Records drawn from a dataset
------

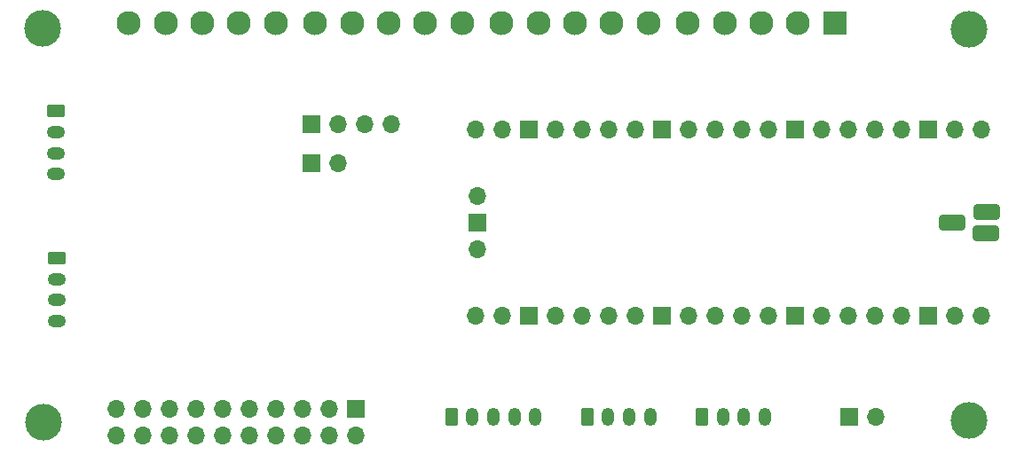
<source format=gbs>
%TF.GenerationSoftware,KiCad,Pcbnew,(6.0.11)*%
%TF.CreationDate,2023-02-10T19:10:44+09:00*%
%TF.ProjectId,PicoFightingBoard,5069636f-4669-4676-9874-696e67426f61,rev?*%
%TF.SameCoordinates,Original*%
%TF.FileFunction,Soldermask,Bot*%
%TF.FilePolarity,Negative*%
%FSLAX46Y46*%
G04 Gerber Fmt 4.6, Leading zero omitted, Abs format (unit mm)*
G04 Created by KiCad (PCBNEW (6.0.11)) date 2023-02-10 19:10:44*
%MOMM*%
%LPD*%
G01*
G04 APERTURE LIST*
G04 Aperture macros list*
%AMRoundRect*
0 Rectangle with rounded corners*
0 $1 Rounding radius*
0 $2 $3 $4 $5 $6 $7 $8 $9 X,Y pos of 4 corners*
0 Add a 4 corners polygon primitive as box body*
4,1,4,$2,$3,$4,$5,$6,$7,$8,$9,$2,$3,0*
0 Add four circle primitives for the rounded corners*
1,1,$1+$1,$2,$3*
1,1,$1+$1,$4,$5*
1,1,$1+$1,$6,$7*
1,1,$1+$1,$8,$9*
0 Add four rect primitives between the rounded corners*
20,1,$1+$1,$2,$3,$4,$5,0*
20,1,$1+$1,$4,$5,$6,$7,0*
20,1,$1+$1,$6,$7,$8,$9,0*
20,1,$1+$1,$8,$9,$2,$3,0*%
G04 Aperture macros list end*
%ADD10R,1.700000X1.700000*%
%ADD11O,1.700000X1.700000*%
%ADD12RoundRect,0.249999X-0.625001X0.350001X-0.625001X-0.350001X0.625001X-0.350001X0.625001X0.350001X0*%
%ADD13O,1.750000X1.200000*%
%ADD14RoundRect,0.249999X-0.350001X-0.625001X0.350001X-0.625001X0.350001X0.625001X-0.350001X0.625001X0*%
%ADD15O,1.200000X1.750000*%
%ADD16C,2.300000*%
%ADD17R,2.300000X2.300000*%
%ADD18C,3.500000*%
%ADD19RoundRect,0.300000X-0.950000X0.450000X-0.950000X-0.450000X0.950000X-0.450000X0.950000X0.450000X0*%
G04 APERTURE END LIST*
D10*
X184277000Y-120142000D03*
D11*
X186817000Y-120142000D03*
D10*
X137160000Y-119380000D03*
D11*
X137160000Y-121920000D03*
X134620000Y-119380000D03*
X134620000Y-121920000D03*
X132080000Y-119380000D03*
X132080000Y-121920000D03*
X129540000Y-119380000D03*
X129540000Y-121920000D03*
X127000000Y-119380000D03*
X127000000Y-121920000D03*
X124460000Y-119380000D03*
X124460000Y-121920000D03*
X121920000Y-119380000D03*
X121920000Y-121920000D03*
X119380000Y-119380000D03*
X119380000Y-121920000D03*
X116840000Y-119380000D03*
X116840000Y-121920000D03*
X114300000Y-119380000D03*
X114300000Y-121920000D03*
D12*
X108585000Y-90982800D03*
D13*
X108585000Y-92982800D03*
X108585000Y-94982800D03*
X108585000Y-96982800D03*
D14*
X146304000Y-120142000D03*
D15*
X148304000Y-120142000D03*
X150304000Y-120142000D03*
X152304000Y-120142000D03*
X154304000Y-120142000D03*
D14*
X159258000Y-120142000D03*
D15*
X161258000Y-120142000D03*
X163258000Y-120142000D03*
X165258000Y-120142000D03*
D16*
X129540000Y-82550000D03*
X126040000Y-82550000D03*
X122540000Y-82550000D03*
X119040000Y-82550000D03*
X115540000Y-82550000D03*
X147320000Y-82550000D03*
X143820000Y-82550000D03*
X140320000Y-82550000D03*
X136820000Y-82550000D03*
X133320000Y-82550000D03*
X165100000Y-82550000D03*
X161600000Y-82550000D03*
X158100000Y-82550000D03*
X154600000Y-82550000D03*
X151100000Y-82550000D03*
D17*
X182880000Y-82550000D03*
D16*
X179380000Y-82550000D03*
X175880000Y-82550000D03*
X172380000Y-82550000D03*
X168880000Y-82550000D03*
D14*
X170212000Y-120142000D03*
D15*
X172212000Y-120142000D03*
X174212000Y-120142000D03*
X176212000Y-120142000D03*
D12*
X108610400Y-105003600D03*
D13*
X108610400Y-107003600D03*
X108610400Y-109003600D03*
X108610400Y-111003600D03*
D18*
X107300000Y-83100000D03*
X107400000Y-120700000D03*
X195700000Y-120500000D03*
X195700000Y-83200000D03*
D11*
X196830000Y-92710000D03*
X194290000Y-92710000D03*
D10*
X191750000Y-92710000D03*
D11*
X189210000Y-92710000D03*
X186670000Y-92710000D03*
X184130000Y-92710000D03*
X181590000Y-92710000D03*
D10*
X179050000Y-92710000D03*
D11*
X176510000Y-92710000D03*
X173970000Y-92710000D03*
X171430000Y-92710000D03*
X168890000Y-92710000D03*
D10*
X166350000Y-92710000D03*
D11*
X163810000Y-92710000D03*
X161270000Y-92710000D03*
X158730000Y-92710000D03*
X156190000Y-92710000D03*
D10*
X153650000Y-92710000D03*
D11*
X151110000Y-92710000D03*
X148570000Y-92710000D03*
X148570000Y-110490000D03*
X151110000Y-110490000D03*
D10*
X153650000Y-110490000D03*
D11*
X156190000Y-110490000D03*
X158730000Y-110490000D03*
X161270000Y-110490000D03*
X163810000Y-110490000D03*
D10*
X166350000Y-110490000D03*
D11*
X168890000Y-110490000D03*
X171430000Y-110490000D03*
X173970000Y-110490000D03*
X176510000Y-110490000D03*
D10*
X179050000Y-110490000D03*
D11*
X181590000Y-110490000D03*
X184130000Y-110490000D03*
X186670000Y-110490000D03*
X189210000Y-110490000D03*
D10*
X191750000Y-110490000D03*
D11*
X194290000Y-110490000D03*
X196830000Y-110490000D03*
X148800000Y-99060000D03*
D10*
X148800000Y-101600000D03*
D11*
X148800000Y-104140000D03*
D19*
X194050000Y-101600000D03*
X197330000Y-102600000D03*
X197350000Y-100600000D03*
D10*
X132950000Y-92250000D03*
D11*
X135490000Y-92250000D03*
X138030000Y-92250000D03*
X140570000Y-92250000D03*
D10*
X132925000Y-95950000D03*
D11*
X135465000Y-95950000D03*
M02*

</source>
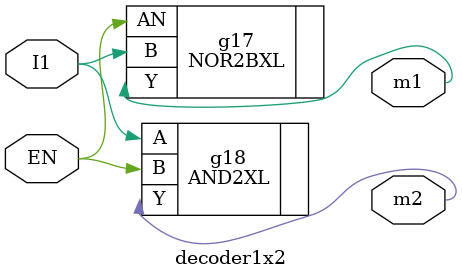
<source format=v>
/*
###############################################################
#  Generated by:      Cadence Innovus 16.21-s078_1
#  OS:                Linux x86_64(Host ID client02)
#  Generated on:      Sat Sep 14 20:43:55 2019
#  Design:            decoder1x2
#  Command:           saveNetlist decoder1x2-innovus-netlist.v
###############################################################
*/
// Generated by Cadence Genus(TM) Synthesis Solution 16.21-s018_1
// Generated on: Sep 12 2019 02:11:16 IST (Sep 11 2019 20:41:16 UTC)
// Verification Directory fv/decoder1x2 
module decoder1x2 (
	EN, 
	I1, 
	m1, 
	m2);
   input EN;
   input I1;
   output m1;
   output m2;

   NOR2BXL g17 (.AN(EN),
	.B(I1),
	.Y(m1));
   AND2XL g18 (.A(I1),
	.B(EN),
	.Y(m2));
endmodule


</source>
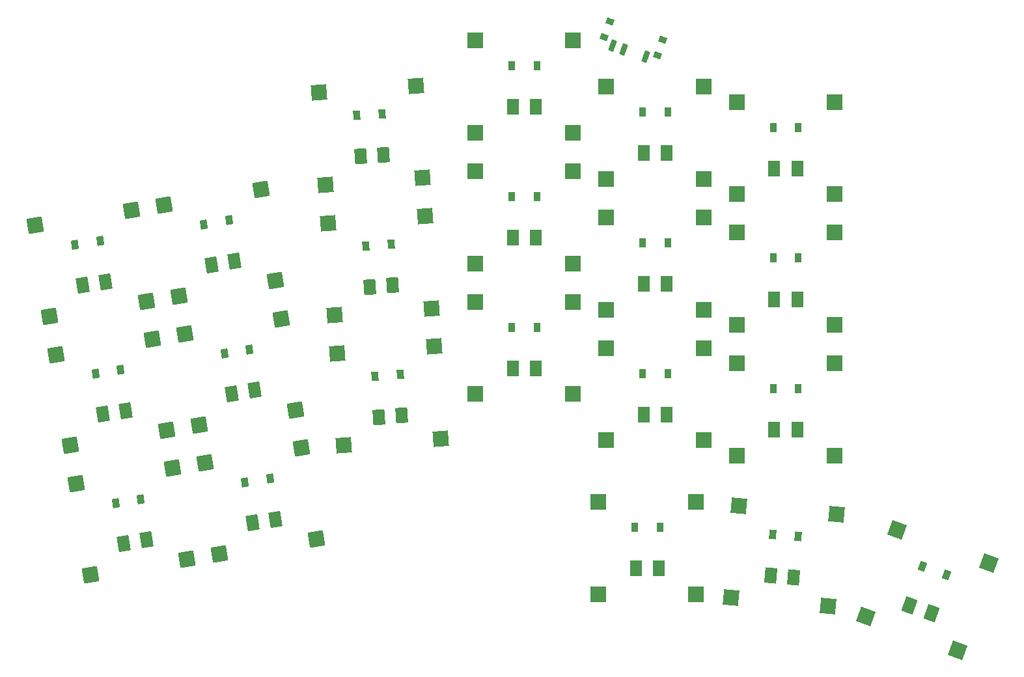
<source format=gbr>
%TF.GenerationSoftware,KiCad,Pcbnew,8.0.6*%
%TF.CreationDate,2025-08-05T00:15:41+02:00*%
%TF.ProjectId,reversible,72657665-7273-4696-926c-652e6b696361,v1.0.0*%
%TF.SameCoordinates,Original*%
%TF.FileFunction,Paste,Top*%
%TF.FilePolarity,Positive*%
%FSLAX46Y46*%
G04 Gerber Fmt 4.6, Leading zero omitted, Abs format (unit mm)*
G04 Created by KiCad (PCBNEW 8.0.6) date 2025-08-05 00:15:41*
%MOMM*%
%LPD*%
G01*
G04 APERTURE LIST*
G04 Aperture macros list*
%AMRotRect*
0 Rectangle, with rotation*
0 The origin of the aperture is its center*
0 $1 length*
0 $2 width*
0 $3 Rotation angle, in degrees counterclockwise*
0 Add horizontal line*
21,1,$1,$2,0,0,$3*%
G04 Aperture macros list end*
%ADD10RotRect,2.000000X2.000000X9.000000*%
%ADD11RotRect,1.550000X2.000000X9.000000*%
%ADD12R,0.900000X1.200000*%
%ADD13RotRect,0.900000X1.200000X355.000000*%
%ADD14RotRect,0.700000X1.500000X161.000000*%
%ADD15RotRect,1.000000X0.800000X161.000000*%
%ADD16RotRect,0.900000X1.200000X4.000000*%
%ADD17R,2.000000X2.000000*%
%ADD18R,1.550000X2.000000*%
%ADD19RotRect,2.000000X2.000000X4.000000*%
%ADD20RotRect,1.550000X2.000000X4.000000*%
%ADD21RotRect,0.900000X1.200000X9.000000*%
%ADD22RotRect,0.900000X1.200000X340.000000*%
%ADD23RotRect,2.000000X2.000000X340.000000*%
%ADD24RotRect,1.550000X2.000000X340.000000*%
%ADD25RotRect,2.000000X2.000000X355.000000*%
%ADD26RotRect,1.550000X2.000000X355.000000*%
G04 APERTURE END LIST*
D10*
%TO.C,CPG1316*%
X123853926Y-88660663D03*
X125731138Y-100512921D03*
X111310284Y-90647377D03*
X113187496Y-102499635D03*
D11*
X120416797Y-97962873D03*
X117453733Y-98432170D03*
%TD*%
D12*
%TO.C,D15*%
X171456961Y-44977562D03*
X168156959Y-44977558D03*
%TD*%
D13*
%TO.C,D20*%
X188425695Y-100189965D03*
X185138247Y-99902351D03*
%TD*%
D14*
%TO.C,PWR1*%
X164314684Y-36330505D03*
X165732965Y-36818860D03*
X168569523Y-37795561D03*
D15*
X170824374Y-35547177D03*
X163922087Y-33170531D03*
X170104868Y-37636770D03*
X163202579Y-35260126D03*
%TD*%
D12*
%TO.C,D12*%
X154456965Y-38977563D03*
X151156963Y-38977559D03*
%TD*%
D16*
%TO.C,D8*%
X135471364Y-62153888D03*
X132179412Y-62384082D03*
%TD*%
D17*
%TO.C,CPG1316*%
X176156958Y-75677563D03*
X176156961Y-87677556D03*
X163456955Y-75677560D03*
X163456958Y-87677553D03*
D18*
X171306961Y-84327563D03*
X168306958Y-84327558D03*
%TD*%
D19*
%TO.C,CPG1316*%
X139580939Y-53546245D03*
X138743857Y-41575475D03*
X126911875Y-54432153D03*
X126074793Y-42461383D03*
D20*
X134509069Y-50542727D03*
X131516375Y-50751994D03*
%TD*%
D17*
%TO.C,CPG1316*%
X175156960Y-95677562D03*
X175156963Y-107677555D03*
X162456957Y-95677559D03*
X162456960Y-107677552D03*
D18*
X170306963Y-104327562D03*
X167306960Y-104327557D03*
%TD*%
D21*
%TO.C,D2*%
X100277937Y-78523954D03*
X97018565Y-79040182D03*
%TD*%
D12*
%TO.C,D11*%
X154456964Y-55977562D03*
X151156962Y-55977558D03*
%TD*%
%TO.C,D13*%
X171456965Y-78977559D03*
X168156963Y-78977555D03*
%TD*%
%TO.C,D10*%
X154456961Y-72977562D03*
X151156959Y-72977558D03*
%TD*%
D10*
%TO.C,CPG1316*%
X104403839Y-74529337D03*
X106281051Y-86381595D03*
X91860197Y-76516051D03*
X93737409Y-88368309D03*
D11*
X100966710Y-83831547D03*
X98003646Y-84300844D03*
%TD*%
D21*
%TO.C,D6*%
X114409253Y-59073862D03*
X111149881Y-59590090D03*
%TD*%
D17*
%TO.C,CPG1316*%
X193156962Y-43677565D03*
X193156965Y-55677558D03*
X180456959Y-43677562D03*
X180456962Y-55677555D03*
D18*
X188306965Y-52327565D03*
X185306962Y-52327560D03*
%TD*%
D22*
%TO.C,D21*%
X207712917Y-105174426D03*
X204611931Y-104045756D03*
%TD*%
D12*
%TO.C,D19*%
X170456962Y-98977557D03*
X167156960Y-98977553D03*
%TD*%
D21*
%TO.C,D5*%
X117068640Y-75864571D03*
X113809268Y-76380799D03*
%TD*%
D19*
%TO.C,CPG1316*%
X140766805Y-70504832D03*
X139929723Y-58534062D03*
X128097741Y-71390740D03*
X127260659Y-59419970D03*
D20*
X135694935Y-67501314D03*
X132702241Y-67710581D03*
%TD*%
D12*
%TO.C,D17*%
X188456959Y-63977559D03*
X185156957Y-63977555D03*
%TD*%
D19*
%TO.C,CPG1316*%
X141952662Y-87463425D03*
X141115580Y-75492655D03*
X129283598Y-88349333D03*
X128446516Y-76378563D03*
D20*
X136880792Y-84459907D03*
X133888098Y-84669174D03*
%TD*%
D17*
%TO.C,CPG1316*%
X176156963Y-41677559D03*
X176156966Y-53677552D03*
X163456960Y-41677556D03*
X163456963Y-53677549D03*
D18*
X171306966Y-50327559D03*
X168306963Y-50327554D03*
%TD*%
D17*
%TO.C,CPG1316*%
X159156959Y-52677561D03*
X159156962Y-64677554D03*
X146456956Y-52677558D03*
X146456959Y-64677551D03*
D18*
X154306962Y-61327561D03*
X151306959Y-61327556D03*
%TD*%
D17*
%TO.C,CPG1316*%
X193156962Y-60677563D03*
X193156965Y-72677556D03*
X180456959Y-60677560D03*
X180456962Y-72677553D03*
D18*
X188306965Y-69327563D03*
X185306962Y-69327558D03*
%TD*%
D17*
%TO.C,CPG1316*%
X176156957Y-58677564D03*
X176156960Y-70677557D03*
X163456954Y-58677561D03*
X163456957Y-70677554D03*
D18*
X171306960Y-67327564D03*
X168306957Y-67327559D03*
%TD*%
D16*
%TO.C,D7*%
X136657221Y-79112471D03*
X133365269Y-79342665D03*
%TD*%
D21*
%TO.C,D3*%
X97618549Y-61733248D03*
X94359177Y-62249476D03*
%TD*%
D10*
%TO.C,CPG1316*%
X101744451Y-57738640D03*
X103621663Y-69590898D03*
X89200809Y-59725354D03*
X91078021Y-71577612D03*
D11*
X98307322Y-67040850D03*
X95344258Y-67510147D03*
%TD*%
D21*
%TO.C,D4*%
X119728025Y-92655270D03*
X116468653Y-93171498D03*
%TD*%
D17*
%TO.C,CPG1316*%
X159156964Y-35677565D03*
X159156967Y-47677558D03*
X146456961Y-35677562D03*
X146456964Y-47677555D03*
D18*
X154306967Y-44327565D03*
X151306964Y-44327560D03*
%TD*%
D12*
%TO.C,D16*%
X188456963Y-80977555D03*
X185156961Y-80977551D03*
%TD*%
%TO.C,D14*%
X171456964Y-61977556D03*
X168156962Y-61977552D03*
%TD*%
D21*
%TO.C,D1*%
X102937323Y-95314657D03*
X99677951Y-95830885D03*
%TD*%
D17*
%TO.C,CPG1316*%
X193156960Y-77677561D03*
X193156963Y-89677554D03*
X180456957Y-77677558D03*
X180456960Y-89677551D03*
D18*
X188306963Y-86327561D03*
X185306960Y-86327556D03*
%TD*%
D10*
%TO.C,CPG1316*%
X118535153Y-55079248D03*
X120412365Y-66931506D03*
X105991511Y-57065962D03*
X107868723Y-68918220D03*
D11*
X115098024Y-64381458D03*
X112134960Y-64850755D03*
%TD*%
D23*
%TO.C,CPG1316*%
X213258137Y-103680942D03*
X209153895Y-114957254D03*
X201324041Y-99337288D03*
X197219799Y-110613600D03*
D24*
X205742157Y-110150482D03*
X202923078Y-109124422D03*
%TD*%
D12*
%TO.C,D18*%
X188456962Y-46977560D03*
X185156960Y-46977556D03*
%TD*%
D16*
%TO.C,D9*%
X134285508Y-45195297D03*
X130993556Y-45425491D03*
%TD*%
D17*
%TO.C,CPG1316*%
X159156962Y-69677564D03*
X159156965Y-81677557D03*
X146456959Y-69677561D03*
X146456962Y-81677554D03*
D18*
X154306965Y-78327564D03*
X151306962Y-78327559D03*
%TD*%
D10*
%TO.C,CPG1316*%
X107063226Y-91320043D03*
X108940438Y-103172301D03*
X94519584Y-93306757D03*
X96396796Y-105159015D03*
D11*
X103626097Y-100622253D03*
X100663033Y-101091550D03*
%TD*%
D10*
%TO.C,CPG1316*%
X121194546Y-71869953D03*
X123071758Y-83722211D03*
X108650904Y-73856667D03*
X110528116Y-85708925D03*
D11*
X117757417Y-81172163D03*
X114794353Y-81641460D03*
%TD*%
D25*
%TO.C,CPG1316*%
X193395418Y-97312152D03*
X192349550Y-109266490D03*
X180743746Y-96205276D03*
X179697878Y-108159614D03*
D26*
X187809975Y-105506529D03*
X184821387Y-105245066D03*
%TD*%
M02*

</source>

------

Each line carrying the string "Cadence" should be copied out from the entries.

Response area:
#  Generated by:      Cadence Innovus 16.21-s078_1
// Generated by Cadence Genus(TM) Synthesis Solution 16.21-s018_1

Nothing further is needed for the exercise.